# O material
- - -
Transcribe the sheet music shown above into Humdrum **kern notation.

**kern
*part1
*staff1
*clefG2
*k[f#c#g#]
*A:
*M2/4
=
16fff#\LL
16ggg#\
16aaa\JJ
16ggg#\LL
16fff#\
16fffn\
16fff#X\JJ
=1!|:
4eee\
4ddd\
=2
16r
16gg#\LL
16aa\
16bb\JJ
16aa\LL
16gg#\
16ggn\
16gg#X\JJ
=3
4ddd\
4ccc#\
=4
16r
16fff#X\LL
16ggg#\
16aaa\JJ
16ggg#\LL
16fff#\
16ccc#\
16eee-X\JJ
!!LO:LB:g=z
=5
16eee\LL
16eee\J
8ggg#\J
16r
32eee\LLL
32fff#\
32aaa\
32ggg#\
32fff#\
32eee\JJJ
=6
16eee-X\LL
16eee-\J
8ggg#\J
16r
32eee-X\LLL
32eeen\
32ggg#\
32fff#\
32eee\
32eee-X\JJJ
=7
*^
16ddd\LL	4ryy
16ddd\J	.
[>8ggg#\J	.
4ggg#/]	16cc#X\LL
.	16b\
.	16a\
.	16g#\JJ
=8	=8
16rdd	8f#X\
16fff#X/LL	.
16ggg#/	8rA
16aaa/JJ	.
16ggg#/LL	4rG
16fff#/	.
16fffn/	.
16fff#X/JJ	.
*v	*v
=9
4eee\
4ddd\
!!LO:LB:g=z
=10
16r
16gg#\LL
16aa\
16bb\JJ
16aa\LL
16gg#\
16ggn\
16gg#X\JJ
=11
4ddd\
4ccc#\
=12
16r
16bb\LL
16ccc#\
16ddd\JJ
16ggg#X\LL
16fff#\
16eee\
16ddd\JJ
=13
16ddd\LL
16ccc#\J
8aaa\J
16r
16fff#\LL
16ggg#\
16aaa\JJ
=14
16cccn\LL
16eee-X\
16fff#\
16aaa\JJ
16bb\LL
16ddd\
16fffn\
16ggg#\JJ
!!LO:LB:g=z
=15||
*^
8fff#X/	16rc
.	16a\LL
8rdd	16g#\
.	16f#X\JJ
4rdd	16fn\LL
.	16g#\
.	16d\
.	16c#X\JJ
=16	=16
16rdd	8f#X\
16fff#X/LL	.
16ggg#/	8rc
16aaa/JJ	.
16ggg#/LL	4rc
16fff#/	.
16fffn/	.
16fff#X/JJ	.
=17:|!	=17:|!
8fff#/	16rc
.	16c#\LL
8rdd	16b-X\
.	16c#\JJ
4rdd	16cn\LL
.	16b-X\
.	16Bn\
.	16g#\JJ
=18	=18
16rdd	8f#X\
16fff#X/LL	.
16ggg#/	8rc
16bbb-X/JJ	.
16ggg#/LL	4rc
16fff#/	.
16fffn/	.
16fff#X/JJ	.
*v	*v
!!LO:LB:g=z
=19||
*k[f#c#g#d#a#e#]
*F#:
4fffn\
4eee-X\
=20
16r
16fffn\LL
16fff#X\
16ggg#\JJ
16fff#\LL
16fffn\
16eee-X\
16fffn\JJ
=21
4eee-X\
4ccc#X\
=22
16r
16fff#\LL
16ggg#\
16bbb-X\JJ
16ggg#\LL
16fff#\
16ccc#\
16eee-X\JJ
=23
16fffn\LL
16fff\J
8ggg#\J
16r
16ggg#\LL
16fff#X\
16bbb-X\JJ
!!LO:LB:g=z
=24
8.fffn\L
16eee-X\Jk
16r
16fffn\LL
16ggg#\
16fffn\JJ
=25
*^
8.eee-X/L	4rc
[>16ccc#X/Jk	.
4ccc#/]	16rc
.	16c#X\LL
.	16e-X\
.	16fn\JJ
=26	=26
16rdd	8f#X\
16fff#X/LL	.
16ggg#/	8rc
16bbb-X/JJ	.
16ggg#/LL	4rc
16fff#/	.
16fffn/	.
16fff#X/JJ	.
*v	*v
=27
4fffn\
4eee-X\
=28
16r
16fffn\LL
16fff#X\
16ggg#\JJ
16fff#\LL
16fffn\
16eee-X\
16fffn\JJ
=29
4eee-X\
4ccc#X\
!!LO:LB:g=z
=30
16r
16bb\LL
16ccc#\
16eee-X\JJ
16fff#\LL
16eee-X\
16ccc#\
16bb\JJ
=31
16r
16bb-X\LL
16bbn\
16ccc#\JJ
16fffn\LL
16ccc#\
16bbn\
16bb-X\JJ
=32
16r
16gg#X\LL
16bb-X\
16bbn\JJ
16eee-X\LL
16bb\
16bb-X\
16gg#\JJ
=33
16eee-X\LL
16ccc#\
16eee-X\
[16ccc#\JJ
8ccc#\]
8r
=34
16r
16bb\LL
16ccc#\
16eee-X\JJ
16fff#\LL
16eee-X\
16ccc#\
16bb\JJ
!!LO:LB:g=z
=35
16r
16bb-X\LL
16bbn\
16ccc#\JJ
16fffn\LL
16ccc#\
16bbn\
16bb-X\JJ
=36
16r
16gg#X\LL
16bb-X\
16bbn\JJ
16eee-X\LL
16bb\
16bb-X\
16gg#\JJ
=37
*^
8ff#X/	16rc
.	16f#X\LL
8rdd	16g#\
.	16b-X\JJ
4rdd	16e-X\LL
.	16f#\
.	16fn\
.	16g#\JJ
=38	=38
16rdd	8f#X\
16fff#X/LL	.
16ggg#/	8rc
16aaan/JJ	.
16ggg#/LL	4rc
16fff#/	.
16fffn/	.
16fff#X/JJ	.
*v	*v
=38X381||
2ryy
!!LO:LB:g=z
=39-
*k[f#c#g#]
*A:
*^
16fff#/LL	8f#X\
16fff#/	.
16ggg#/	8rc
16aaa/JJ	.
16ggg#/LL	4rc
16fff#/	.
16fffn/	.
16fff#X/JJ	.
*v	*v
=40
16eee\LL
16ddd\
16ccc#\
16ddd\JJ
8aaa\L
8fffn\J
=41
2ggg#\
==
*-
- - -
# Enunciado da tarefa
Separe e copie cada linha do material acima em que aparece a palavra "kern". Maiúsculas e minúsculas fazem diferença.

# Resposta final
Transcribe the sheet music shown above into Humdrum **kern notation.
**kern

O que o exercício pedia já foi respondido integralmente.